Can you think of films where the distinction between score and sound design is creatively or accidentally undermined?
In a lot of films the distinction is really clear: score is orchestral music, electronic atmospheres or rock songs, and it comments on emotion or drama or something. Sound design is usually recordings of non-musical things, and acts to anchor the image and make everything convincing. (I'm simplifying a lot, but you know what I mean.) Sometimes in a film, however, it's much harder to draw a clear distinction between score and sound design, and I always find it interesting when I come across this kind of blurring.

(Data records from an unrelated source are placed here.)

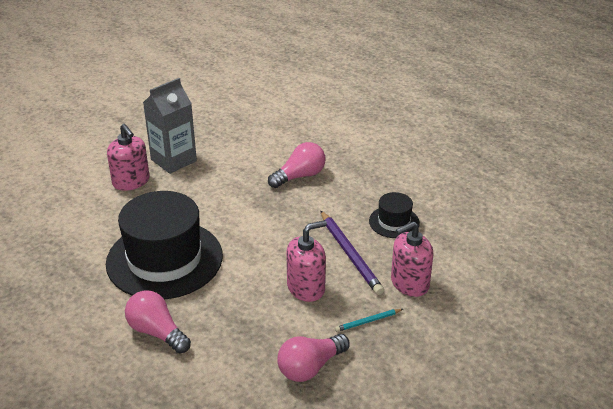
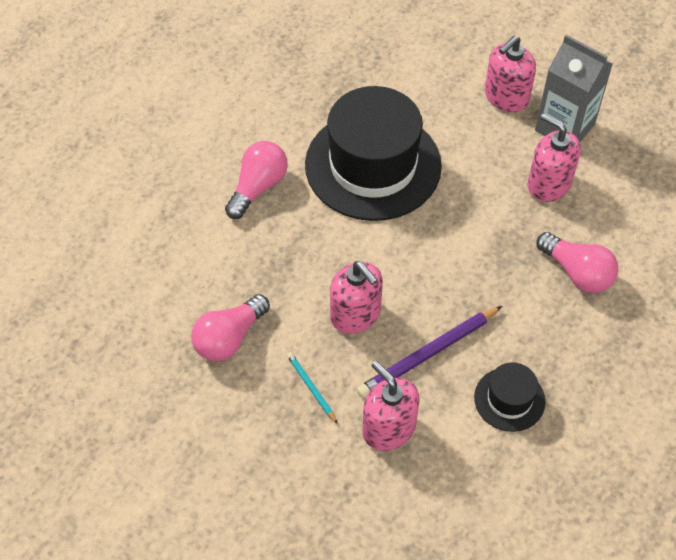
camera: 80 degrees right, 20 degrees up
pink light bulb [277,334,350,382] -> pink light bulb turned 90 degrees counterclockwise [191,294,270,361]
none -> pink soap dispenser [528,113,581,202]

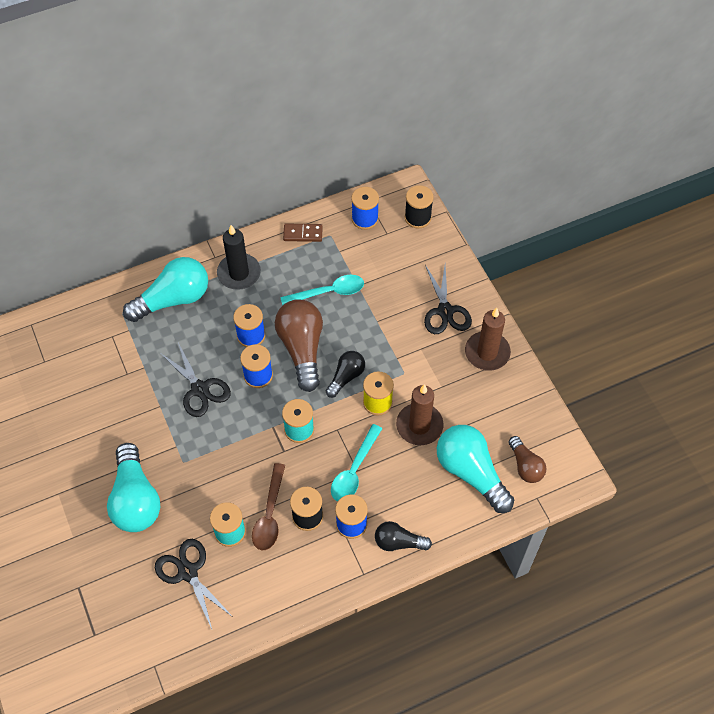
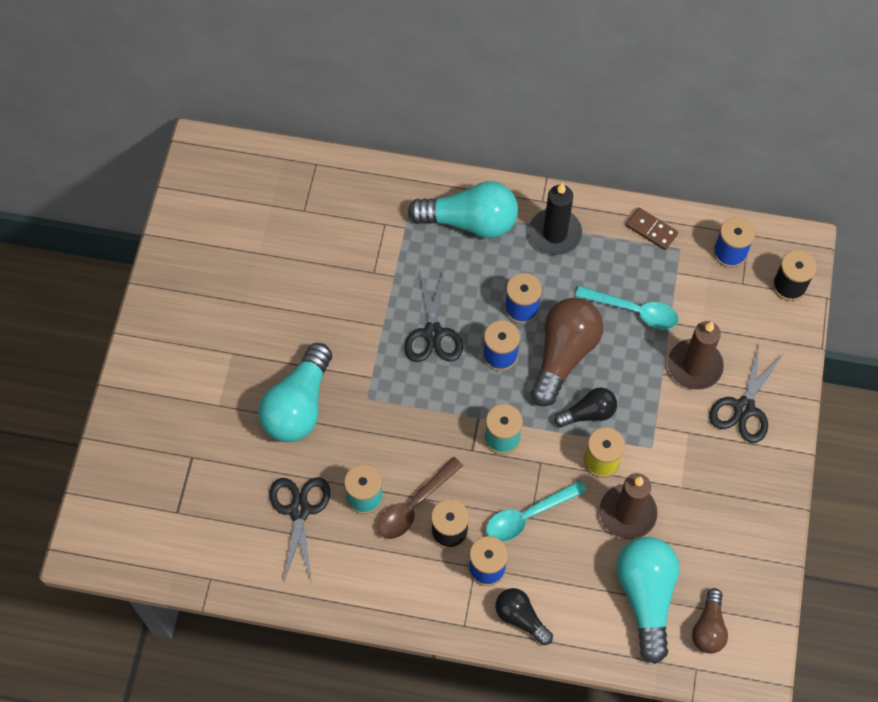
camera: 35 degrees right, 5 degrees up
brown candle [465,308,511,371] -> brown candle moved to [668,321,724,390]

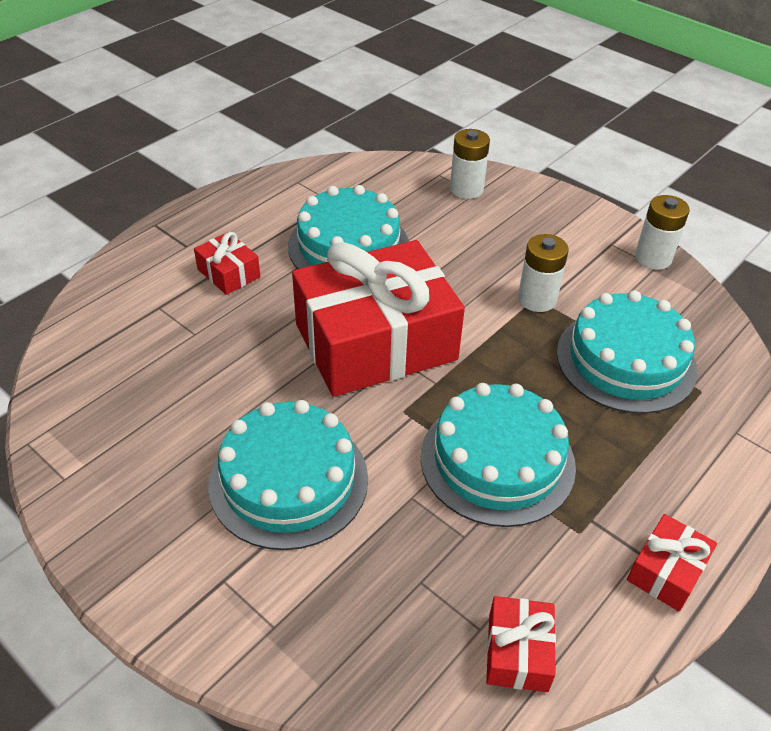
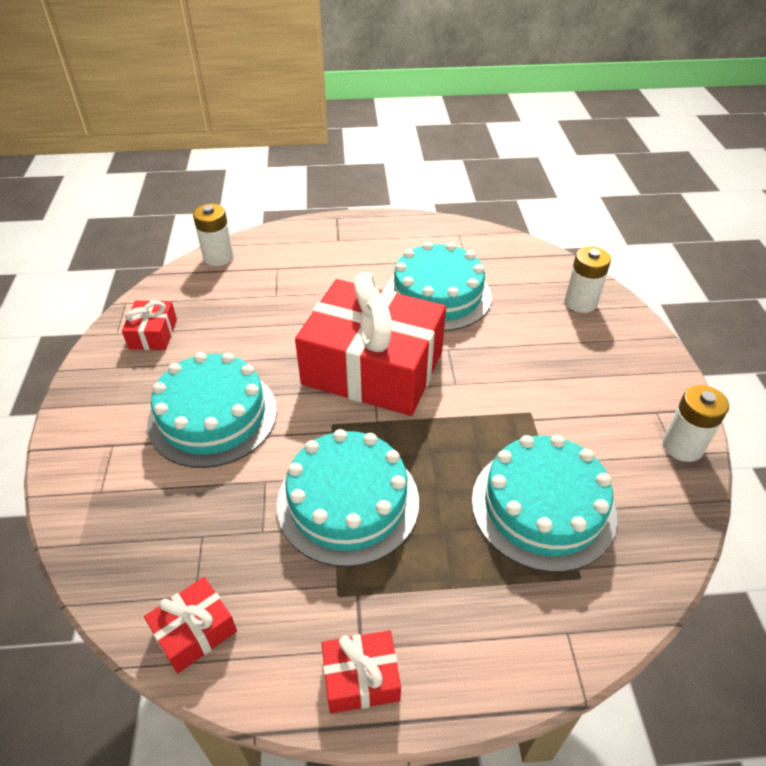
camera: 45 degrees right, 0 degrees up
red gift [194,232,260,295] -> red gift moved to [122,300,177,350]
white battery [518,234,569,312] -> white battery moved to [193,204,234,266]

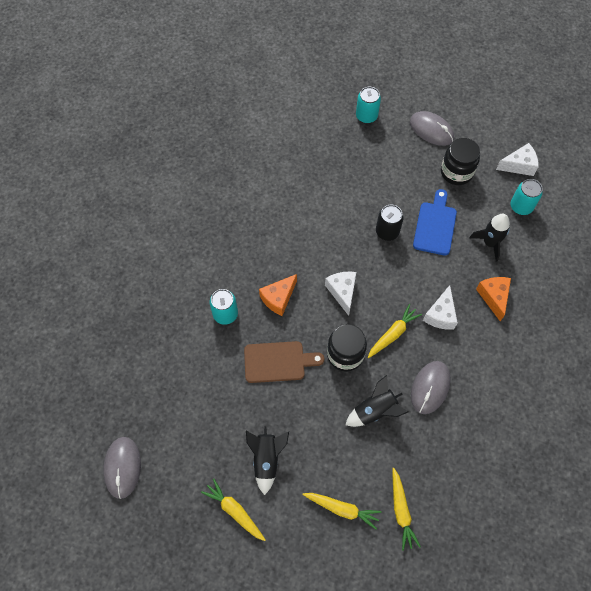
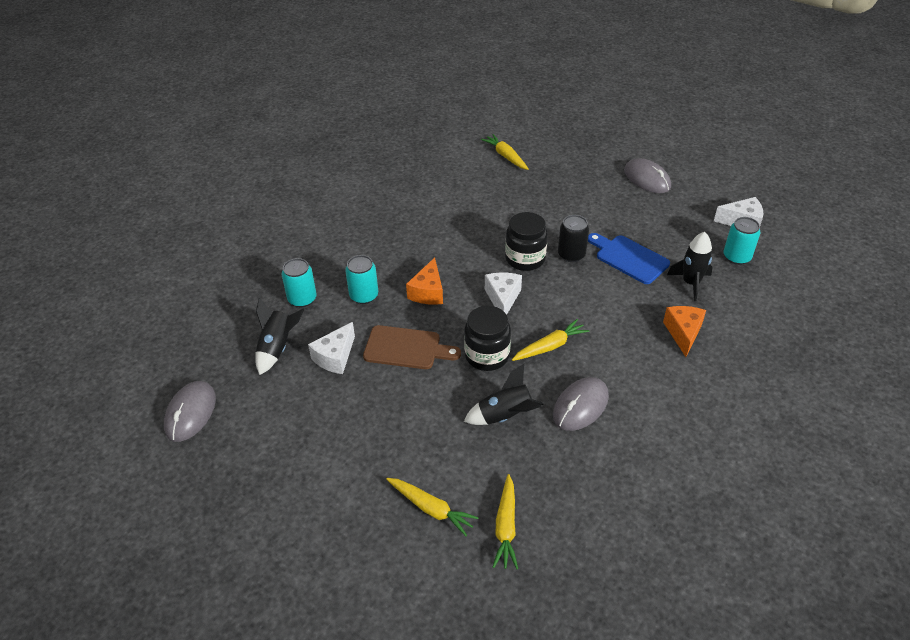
camera: 15 degrees right, 20 degrees down
yellow carrot [201,479,266,541] -> yellow carrot moved to [481,134,529,170]
black rocket [246,426,289,495] -> black rocket moved to [255,298,305,375]
orange cheese [259,274,297,316] -> orange cheese turned 45 degrees counterclockwise [406,257,443,305]
turquoise can [356,87,381,123] -> turquoise can moved to [282,258,317,307]
blue cutting board [413,189,457,255] -> blue cutting board turned 75 degrees counterclockwise [588,233,670,284]
white cheese [423,285,458,330] -> white cheese moved to [308,322,355,374]
black jar [441,138,480,185] -> black jar moved to [505,212,548,271]

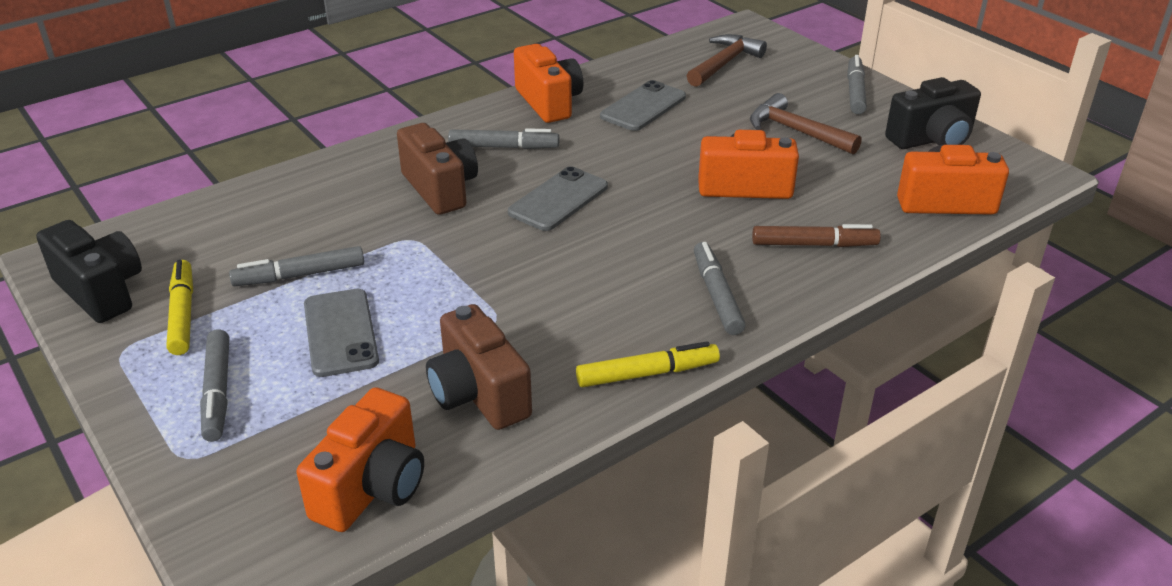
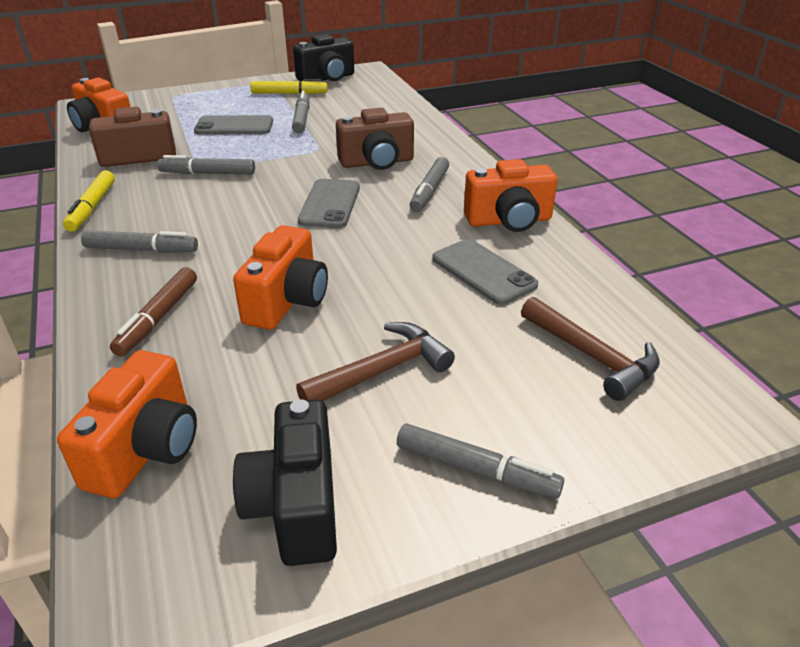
camera: 105 degrees right, 0 degrees up
grey marker [200,329,229,442] -> grey marker moved to [157,155,255,174]
grey phone [508,166,608,231] -> grey phone turned 45 degrees clockwise [298,179,360,228]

Here's a couple of different examples of what I mean:
- In the electronic score for Forbidden Planet, the sounds are often ambiguous enough to blur the distinction between score and sound design. Check out this clip of a spaceship landing: is the sound that accompanies it a sound effect — is it meant to represent the sound of the spaceship — or is it 'spaceship landing music'? In Star Wars, for example, the distinction between the sound of a spaceship landing and the music which might accompany it is totally clear; here it's a much stranger and more ambiguous thing, which I quite like.
- Can't find a clip online, but in the Gus Van Sant film Elephant, there's a scene where a female character walks through the gym. The score at that point is (Canadian soundscape composer) Hildegard Westerkamp's Beneath The Forest Floor, a piece built from field recordings of a forest. So the character is walking through the gym and we hear music made from forest birds. Again, there's no clear way to distinguish score or sound design here, it's just an example of creative organised sound (which is what score and sound design both are fundamentally anyway).
- I guess mickeymousing is also an example of this, because it's using score to do what foley can do: a character falls over and a cymbal crashes, for example. It gets a bad name but I kind of like it because it builds an audiovisual language instead of treating sound and image as distinct.
Anyway: I'm sure there's a whole bunch of other ways it can be done (deliberately or accidentally), can you think of any?